Italy came to a standstill Friday, as the victims of Monday's deadly earthquake were remembered across the country during a national day of mourning and at a mass state funeral.
Child-sized coffins were painted white
An estimated 10,000 mourners turned out to the funeral, which was held at a police academy in the mountain city of L'Aquila, worst hit by the 6.3 magnitude quake.
In a message read at the start of the funeral for 205 of the victims, Pope Benedict XVI urged survivors of the “immense tragedy” to have courage and keep up hope.
"I implore God to grant eternal rest to the victims, a swift recovery to the injured and for all, the courage to continue hoping without succumbing to despair," the Pontiff's message said, read by his personal secretary, Monsignor Georg Gaenswein.
Mourners covered the coffins with flowers and photos
The ceremony was held on Good Friday -- the holiest day of the Christian calendar, which marks the death of Jesus Christ. A special dispensation to hold the mass was granted by the Vatican, as it is the only day on the Roman Catholic calendar on which mass is not normally celebrated.
President Giorgio Napolitano, Prime Minister Silvio Berlusconi, other top Italian officials and leading Roman Catholic prelates all attended the event.
"There is a lot of sadness today, but also a lot of anger," local Piero Faro told the Reuters news agency. He came to pay his respects to a family friend.
"Their building simply disintegrated. This should not have happened," he said.
In the wake of the earthquake, there has been public anger over alleged delays in the rescue effort and apparent poor quality construction which has been blamed for increasing the death toll.

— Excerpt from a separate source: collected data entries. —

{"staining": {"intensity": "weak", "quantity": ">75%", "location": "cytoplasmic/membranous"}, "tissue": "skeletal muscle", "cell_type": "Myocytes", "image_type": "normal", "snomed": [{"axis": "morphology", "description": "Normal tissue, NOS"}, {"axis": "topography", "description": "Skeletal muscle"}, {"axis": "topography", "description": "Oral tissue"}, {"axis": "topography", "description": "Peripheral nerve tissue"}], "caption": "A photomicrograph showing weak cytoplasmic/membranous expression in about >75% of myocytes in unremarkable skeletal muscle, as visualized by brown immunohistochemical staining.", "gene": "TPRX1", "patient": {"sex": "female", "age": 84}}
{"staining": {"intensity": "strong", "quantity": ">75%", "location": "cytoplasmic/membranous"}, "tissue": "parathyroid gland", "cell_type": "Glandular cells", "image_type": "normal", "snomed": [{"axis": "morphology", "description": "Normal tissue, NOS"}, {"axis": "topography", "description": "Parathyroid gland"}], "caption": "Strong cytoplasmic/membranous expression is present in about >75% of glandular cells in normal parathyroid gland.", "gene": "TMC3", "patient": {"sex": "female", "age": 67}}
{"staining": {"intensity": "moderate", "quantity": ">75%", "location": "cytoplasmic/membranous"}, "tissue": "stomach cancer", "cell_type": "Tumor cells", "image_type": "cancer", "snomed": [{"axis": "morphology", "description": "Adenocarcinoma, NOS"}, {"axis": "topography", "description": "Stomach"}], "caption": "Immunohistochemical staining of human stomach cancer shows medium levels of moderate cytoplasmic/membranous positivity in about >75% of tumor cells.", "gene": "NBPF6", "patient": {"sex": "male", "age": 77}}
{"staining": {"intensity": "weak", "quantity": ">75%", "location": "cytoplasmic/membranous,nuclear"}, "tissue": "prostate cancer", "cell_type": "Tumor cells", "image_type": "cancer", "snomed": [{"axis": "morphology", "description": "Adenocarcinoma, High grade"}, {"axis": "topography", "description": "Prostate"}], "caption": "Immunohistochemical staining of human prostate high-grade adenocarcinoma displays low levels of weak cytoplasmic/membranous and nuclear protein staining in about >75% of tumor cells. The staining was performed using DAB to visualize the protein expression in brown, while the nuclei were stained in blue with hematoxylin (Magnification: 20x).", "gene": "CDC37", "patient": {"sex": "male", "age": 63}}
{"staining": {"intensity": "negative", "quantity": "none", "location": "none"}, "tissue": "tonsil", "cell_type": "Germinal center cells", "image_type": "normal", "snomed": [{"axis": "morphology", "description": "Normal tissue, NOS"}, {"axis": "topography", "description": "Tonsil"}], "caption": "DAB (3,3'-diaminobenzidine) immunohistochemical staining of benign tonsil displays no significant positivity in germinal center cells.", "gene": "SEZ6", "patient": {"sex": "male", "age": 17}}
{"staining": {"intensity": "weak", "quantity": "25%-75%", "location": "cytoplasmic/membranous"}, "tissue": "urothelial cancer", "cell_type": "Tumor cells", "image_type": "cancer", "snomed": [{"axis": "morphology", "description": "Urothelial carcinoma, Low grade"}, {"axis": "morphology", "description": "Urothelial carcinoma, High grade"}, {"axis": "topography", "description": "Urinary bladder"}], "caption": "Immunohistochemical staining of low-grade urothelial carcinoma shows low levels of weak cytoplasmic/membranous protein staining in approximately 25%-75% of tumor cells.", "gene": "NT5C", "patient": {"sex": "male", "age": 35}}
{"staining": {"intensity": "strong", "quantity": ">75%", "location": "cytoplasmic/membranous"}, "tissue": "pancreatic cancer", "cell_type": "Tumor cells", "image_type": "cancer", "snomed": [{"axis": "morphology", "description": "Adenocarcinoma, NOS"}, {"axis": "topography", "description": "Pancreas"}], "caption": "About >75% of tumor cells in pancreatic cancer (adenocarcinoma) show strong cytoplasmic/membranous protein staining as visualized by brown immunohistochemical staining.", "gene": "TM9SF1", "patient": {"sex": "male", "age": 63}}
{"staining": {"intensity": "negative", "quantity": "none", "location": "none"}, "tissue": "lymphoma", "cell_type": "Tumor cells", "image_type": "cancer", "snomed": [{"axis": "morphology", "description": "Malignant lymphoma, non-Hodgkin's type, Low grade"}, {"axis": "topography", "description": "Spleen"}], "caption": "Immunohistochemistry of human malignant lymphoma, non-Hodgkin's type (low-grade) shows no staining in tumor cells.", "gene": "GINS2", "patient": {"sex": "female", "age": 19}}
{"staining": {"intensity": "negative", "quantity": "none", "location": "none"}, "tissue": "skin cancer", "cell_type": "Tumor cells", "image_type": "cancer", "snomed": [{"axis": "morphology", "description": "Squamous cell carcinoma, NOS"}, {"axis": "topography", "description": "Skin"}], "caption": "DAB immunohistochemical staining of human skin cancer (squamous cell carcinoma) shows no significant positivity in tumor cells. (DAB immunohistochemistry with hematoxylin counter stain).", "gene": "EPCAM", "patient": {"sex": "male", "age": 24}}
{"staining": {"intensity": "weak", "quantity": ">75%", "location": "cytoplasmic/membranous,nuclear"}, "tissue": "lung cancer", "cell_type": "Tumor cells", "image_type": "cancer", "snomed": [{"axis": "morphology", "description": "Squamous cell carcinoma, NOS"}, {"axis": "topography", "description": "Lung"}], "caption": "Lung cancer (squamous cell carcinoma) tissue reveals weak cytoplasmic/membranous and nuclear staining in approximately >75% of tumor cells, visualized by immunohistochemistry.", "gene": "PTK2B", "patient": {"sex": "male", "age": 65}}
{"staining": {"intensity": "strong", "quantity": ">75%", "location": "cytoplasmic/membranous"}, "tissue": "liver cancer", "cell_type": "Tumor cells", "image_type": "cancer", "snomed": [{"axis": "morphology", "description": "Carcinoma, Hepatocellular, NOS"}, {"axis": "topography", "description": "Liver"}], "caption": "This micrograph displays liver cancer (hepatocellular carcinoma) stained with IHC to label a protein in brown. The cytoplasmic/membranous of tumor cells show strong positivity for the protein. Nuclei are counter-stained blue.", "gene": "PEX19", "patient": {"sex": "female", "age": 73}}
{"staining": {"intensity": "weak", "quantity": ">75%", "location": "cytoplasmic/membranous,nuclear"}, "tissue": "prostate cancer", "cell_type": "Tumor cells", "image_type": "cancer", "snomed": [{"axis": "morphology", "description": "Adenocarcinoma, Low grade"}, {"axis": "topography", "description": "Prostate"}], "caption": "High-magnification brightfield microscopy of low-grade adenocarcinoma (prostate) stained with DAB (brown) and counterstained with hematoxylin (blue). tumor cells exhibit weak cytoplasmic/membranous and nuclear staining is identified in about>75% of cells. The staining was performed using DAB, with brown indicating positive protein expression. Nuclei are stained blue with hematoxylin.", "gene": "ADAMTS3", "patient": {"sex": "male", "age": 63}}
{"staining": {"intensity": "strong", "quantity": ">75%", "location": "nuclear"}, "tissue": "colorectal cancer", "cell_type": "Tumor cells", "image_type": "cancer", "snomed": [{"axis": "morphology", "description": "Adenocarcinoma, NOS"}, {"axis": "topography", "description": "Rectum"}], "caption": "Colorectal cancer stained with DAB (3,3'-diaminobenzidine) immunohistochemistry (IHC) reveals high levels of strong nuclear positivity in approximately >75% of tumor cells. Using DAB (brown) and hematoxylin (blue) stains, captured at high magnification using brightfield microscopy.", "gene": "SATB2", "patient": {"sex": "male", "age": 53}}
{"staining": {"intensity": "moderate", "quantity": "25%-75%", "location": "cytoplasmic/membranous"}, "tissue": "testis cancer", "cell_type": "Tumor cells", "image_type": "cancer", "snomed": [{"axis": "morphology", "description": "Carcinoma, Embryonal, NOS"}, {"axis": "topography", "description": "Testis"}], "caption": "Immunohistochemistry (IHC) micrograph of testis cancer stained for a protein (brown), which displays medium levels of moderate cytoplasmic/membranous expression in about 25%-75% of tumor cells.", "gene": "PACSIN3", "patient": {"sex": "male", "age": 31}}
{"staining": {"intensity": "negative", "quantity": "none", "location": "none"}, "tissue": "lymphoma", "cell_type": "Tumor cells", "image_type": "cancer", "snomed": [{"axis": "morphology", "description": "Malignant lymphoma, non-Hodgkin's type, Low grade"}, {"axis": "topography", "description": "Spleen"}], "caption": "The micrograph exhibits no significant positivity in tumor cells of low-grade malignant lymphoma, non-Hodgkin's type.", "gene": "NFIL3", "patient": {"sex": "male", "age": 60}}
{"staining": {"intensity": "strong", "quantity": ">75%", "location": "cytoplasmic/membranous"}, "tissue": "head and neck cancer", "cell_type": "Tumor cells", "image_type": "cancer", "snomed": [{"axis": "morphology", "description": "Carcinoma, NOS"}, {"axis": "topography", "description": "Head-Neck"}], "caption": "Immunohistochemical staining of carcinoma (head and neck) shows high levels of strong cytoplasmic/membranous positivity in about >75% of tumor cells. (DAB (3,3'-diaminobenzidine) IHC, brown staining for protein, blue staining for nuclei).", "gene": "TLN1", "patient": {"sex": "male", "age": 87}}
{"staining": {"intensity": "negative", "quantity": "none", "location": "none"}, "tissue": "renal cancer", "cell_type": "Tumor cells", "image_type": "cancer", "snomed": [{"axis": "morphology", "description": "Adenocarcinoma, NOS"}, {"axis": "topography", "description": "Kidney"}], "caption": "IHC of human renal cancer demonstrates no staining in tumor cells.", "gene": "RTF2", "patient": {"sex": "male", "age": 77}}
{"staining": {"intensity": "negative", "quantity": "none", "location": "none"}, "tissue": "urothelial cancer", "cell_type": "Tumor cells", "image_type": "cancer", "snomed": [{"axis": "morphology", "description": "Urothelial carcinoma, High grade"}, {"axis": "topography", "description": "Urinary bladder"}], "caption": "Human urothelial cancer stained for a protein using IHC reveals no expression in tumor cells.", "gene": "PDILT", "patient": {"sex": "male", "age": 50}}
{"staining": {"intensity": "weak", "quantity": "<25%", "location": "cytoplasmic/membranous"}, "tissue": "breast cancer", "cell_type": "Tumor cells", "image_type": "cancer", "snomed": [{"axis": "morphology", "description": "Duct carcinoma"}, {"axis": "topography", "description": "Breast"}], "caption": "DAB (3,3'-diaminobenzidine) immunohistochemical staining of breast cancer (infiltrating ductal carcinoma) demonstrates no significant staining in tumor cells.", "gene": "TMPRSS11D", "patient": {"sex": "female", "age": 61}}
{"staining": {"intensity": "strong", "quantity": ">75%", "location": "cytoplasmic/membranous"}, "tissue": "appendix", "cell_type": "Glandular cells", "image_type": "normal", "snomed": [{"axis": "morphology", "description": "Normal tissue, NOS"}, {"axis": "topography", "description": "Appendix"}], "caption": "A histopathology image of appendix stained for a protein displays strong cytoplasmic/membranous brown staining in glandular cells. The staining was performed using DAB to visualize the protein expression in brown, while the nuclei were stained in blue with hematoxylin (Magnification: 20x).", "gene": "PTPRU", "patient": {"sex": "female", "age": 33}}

Prosecutors have opened an inquiry into building standards.
Napolitano met with quake survivors
On a tour of the disaster zone on Thursday, President Napolitano blamed "widespread irresponsibility" for the collapse of many modern buildings in what is an earthquake-prone region.
Coming to grips with the aftermath
Some families of the 289 people reported dead have already buried their loved ones privately, choosing not to take part in the state funeral.
Tens of thousands of people who were forced to flee their homes are still living in tent camps or in their cars.
Strong aftershocks have also rocked the area around L'Aquila, hampering the rescue effort.